Zynga has managed to take this concept to a new level—literally. The board of directors approved a third tier of stock set aside specifically for CEO Mark Pincus that gets 70 times the voting clout of Joe Stockholder and 10 times the voting power of pre-IPO shareholders such as Zynga’s venture capitalists, according to reports.
The effect is clear enough, yet Zynga spells it out in its SEC filings:
“The three class structure of our common stock has the effect of concentrating voting control with those stockholders who held our stock prior to this offering, including our founder and Chief Executive Officer and our other executive officers, employees and directors and their affiliates; this will limit your ability to influence corporate matters.”
Image by Joi via Flickr
It is a message that must be considered in context, especially for those eyeing Zynga’s zaftig public offering.Those who have watched the company for several years will recall Pincus’ confession of doing “every horrible thing in the book to, just to get revenues right away.”
Pincus supporters and Zynga investors have claimed that these words were taken out of context or were misinterpreted by members of the media or didn’t accurately reflect what Pincus meant to say or should not be considered in a vacuum.
Yet Zynga’s actions seemed to bear out these words though, as it aggressively pushed its users—including children—into the hands of unscrupulous vendors who signed up unwitting users for expensive mobile messaging plans or other undesired products.
TechCrunch did a remarkable job of running the “Scamville” story to ground and holding Zynga’s feet to the fire.
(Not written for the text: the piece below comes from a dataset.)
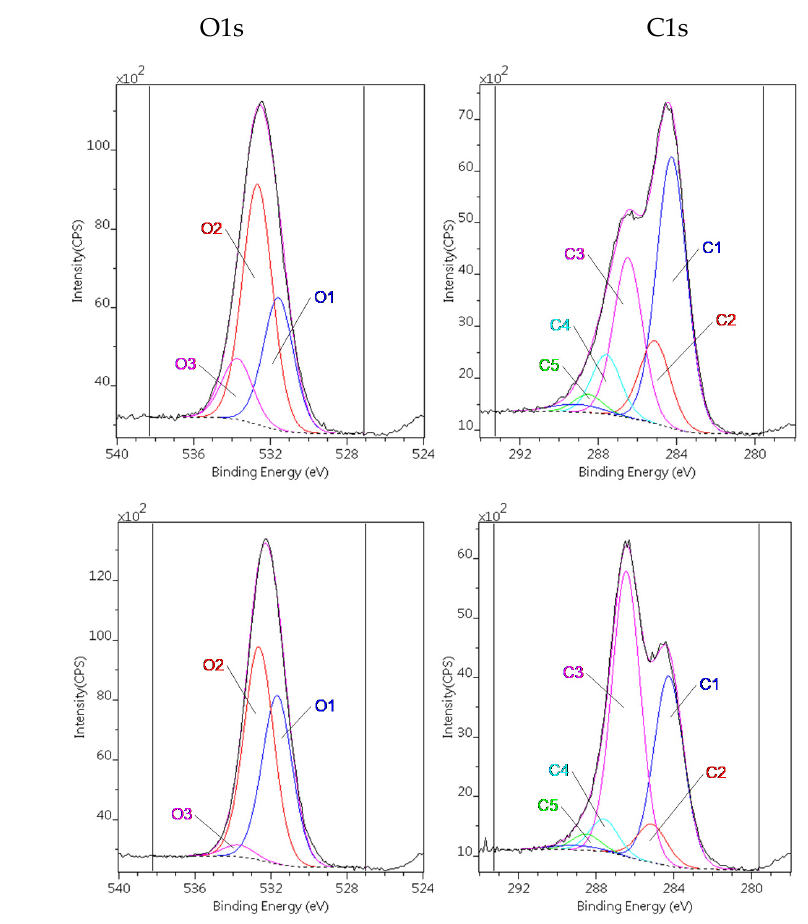
Figure 14. Decomposed O1s and C1s region of the fresh and aged GO samples. (Probes from the “2y” sample were freeze-dried and analysed both when it was fresh and after 2 years.).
Pincus took action to curb these revenue grabs only after a public hue and cry of epic proportions.
To be sure, voting structure and corporate control is not an issue for many shareholders. If they don’t like what’s going on, they can always sell their stake. And academics are split on what the actual effects of activist shareholder proposals and their ability to mitigate principal-agent problems.
Yet investors looking to buy and hold must ask themselves if they’re ready to yield such unchecked power to Pincus.